§ **EXERCISE DETAILS**
Within the records, how many lines hold the word "experiment"? State that number alone.

═══ SOURCE DATA

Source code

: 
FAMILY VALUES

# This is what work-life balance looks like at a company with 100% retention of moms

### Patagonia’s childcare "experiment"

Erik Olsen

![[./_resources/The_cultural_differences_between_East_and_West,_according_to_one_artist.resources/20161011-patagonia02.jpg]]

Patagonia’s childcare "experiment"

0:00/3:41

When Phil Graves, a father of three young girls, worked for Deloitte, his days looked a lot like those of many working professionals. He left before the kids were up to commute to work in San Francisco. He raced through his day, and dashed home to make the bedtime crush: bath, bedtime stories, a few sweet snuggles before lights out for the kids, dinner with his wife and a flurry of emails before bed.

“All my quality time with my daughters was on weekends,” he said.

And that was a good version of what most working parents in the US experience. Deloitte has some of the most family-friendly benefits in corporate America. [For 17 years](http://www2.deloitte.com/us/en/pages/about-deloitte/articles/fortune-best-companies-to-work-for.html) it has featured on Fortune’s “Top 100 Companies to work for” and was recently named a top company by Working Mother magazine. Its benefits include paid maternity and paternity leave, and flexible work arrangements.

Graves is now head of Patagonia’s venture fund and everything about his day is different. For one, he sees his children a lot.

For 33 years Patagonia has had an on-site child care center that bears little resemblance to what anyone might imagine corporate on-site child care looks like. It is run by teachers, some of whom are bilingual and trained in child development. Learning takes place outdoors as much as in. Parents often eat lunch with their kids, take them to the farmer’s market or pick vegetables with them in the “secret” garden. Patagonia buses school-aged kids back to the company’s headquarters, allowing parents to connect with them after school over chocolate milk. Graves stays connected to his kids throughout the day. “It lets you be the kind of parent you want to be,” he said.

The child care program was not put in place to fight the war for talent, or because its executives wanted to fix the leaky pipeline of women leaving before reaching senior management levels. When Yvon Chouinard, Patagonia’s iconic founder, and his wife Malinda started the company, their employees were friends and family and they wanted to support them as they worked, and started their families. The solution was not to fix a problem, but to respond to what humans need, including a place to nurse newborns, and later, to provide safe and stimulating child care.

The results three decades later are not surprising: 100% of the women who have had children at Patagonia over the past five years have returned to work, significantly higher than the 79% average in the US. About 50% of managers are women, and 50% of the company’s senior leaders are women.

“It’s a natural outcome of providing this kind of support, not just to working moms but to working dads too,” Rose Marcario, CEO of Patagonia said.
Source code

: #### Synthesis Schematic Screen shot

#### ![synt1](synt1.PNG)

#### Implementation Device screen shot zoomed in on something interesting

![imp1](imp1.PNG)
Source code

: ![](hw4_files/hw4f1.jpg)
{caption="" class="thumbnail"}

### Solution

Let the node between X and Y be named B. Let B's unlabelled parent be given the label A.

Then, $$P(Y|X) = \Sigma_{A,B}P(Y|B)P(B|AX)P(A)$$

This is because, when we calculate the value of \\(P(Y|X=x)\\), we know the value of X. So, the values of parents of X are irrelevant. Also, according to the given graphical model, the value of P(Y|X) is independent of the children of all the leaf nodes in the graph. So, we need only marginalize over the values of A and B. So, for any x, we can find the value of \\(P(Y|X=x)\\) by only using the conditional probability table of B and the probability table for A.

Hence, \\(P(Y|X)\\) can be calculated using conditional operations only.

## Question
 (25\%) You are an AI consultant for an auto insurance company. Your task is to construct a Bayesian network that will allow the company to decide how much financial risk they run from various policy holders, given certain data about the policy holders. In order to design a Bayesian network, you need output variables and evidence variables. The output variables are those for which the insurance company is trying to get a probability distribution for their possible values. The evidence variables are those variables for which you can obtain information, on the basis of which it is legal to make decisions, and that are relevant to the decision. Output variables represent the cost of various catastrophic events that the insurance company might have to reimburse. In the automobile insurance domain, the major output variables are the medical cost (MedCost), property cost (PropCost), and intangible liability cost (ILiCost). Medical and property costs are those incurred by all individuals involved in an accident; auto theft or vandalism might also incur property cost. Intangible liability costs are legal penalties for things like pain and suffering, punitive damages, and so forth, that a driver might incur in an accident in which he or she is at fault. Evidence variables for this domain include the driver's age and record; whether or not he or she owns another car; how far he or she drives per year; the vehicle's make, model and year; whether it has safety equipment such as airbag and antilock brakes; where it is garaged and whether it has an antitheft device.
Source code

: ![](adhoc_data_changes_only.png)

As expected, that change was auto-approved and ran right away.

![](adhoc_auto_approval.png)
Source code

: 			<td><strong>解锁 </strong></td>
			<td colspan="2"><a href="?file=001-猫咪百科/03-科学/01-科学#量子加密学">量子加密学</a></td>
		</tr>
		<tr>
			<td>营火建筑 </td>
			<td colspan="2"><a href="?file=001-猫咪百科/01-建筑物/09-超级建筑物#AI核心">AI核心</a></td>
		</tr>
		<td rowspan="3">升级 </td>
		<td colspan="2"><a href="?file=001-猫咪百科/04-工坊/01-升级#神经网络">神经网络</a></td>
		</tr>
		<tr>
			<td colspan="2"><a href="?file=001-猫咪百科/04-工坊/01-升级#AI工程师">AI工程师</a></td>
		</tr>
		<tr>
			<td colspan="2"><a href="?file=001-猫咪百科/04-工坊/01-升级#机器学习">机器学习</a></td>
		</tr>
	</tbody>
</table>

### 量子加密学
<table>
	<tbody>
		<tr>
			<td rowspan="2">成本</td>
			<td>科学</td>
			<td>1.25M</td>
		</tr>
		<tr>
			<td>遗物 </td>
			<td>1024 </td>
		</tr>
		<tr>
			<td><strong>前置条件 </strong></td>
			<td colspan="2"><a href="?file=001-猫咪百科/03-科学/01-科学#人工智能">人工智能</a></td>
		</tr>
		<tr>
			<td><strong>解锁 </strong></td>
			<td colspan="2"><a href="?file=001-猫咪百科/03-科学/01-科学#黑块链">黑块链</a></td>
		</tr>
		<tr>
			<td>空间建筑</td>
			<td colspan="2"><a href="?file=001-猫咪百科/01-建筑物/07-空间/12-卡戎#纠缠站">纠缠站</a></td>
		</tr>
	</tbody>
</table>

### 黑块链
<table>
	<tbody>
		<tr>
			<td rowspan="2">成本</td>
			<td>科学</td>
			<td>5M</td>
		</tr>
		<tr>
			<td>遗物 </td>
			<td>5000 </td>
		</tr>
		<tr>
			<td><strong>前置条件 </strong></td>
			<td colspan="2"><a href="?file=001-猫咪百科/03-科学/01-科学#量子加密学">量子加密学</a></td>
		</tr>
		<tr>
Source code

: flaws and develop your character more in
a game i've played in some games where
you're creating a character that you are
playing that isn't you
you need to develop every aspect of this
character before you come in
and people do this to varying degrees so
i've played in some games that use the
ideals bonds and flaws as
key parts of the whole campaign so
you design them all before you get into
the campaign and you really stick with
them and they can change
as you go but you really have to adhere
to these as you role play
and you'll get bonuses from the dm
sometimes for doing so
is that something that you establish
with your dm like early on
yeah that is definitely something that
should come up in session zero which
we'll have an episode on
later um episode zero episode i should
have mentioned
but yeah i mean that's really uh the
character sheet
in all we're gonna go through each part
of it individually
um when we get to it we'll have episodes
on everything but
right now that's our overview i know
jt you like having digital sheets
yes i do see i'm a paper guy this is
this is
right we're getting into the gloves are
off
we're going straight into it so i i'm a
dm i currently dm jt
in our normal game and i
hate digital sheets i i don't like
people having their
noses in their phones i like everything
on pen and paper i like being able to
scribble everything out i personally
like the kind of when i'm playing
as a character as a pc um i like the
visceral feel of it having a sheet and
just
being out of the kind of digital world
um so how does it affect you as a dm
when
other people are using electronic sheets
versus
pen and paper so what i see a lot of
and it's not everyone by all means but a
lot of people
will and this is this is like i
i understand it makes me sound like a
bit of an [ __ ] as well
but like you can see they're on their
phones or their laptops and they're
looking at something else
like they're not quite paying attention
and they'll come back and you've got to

══════

§ **ANSWER TO THIS TASK**
2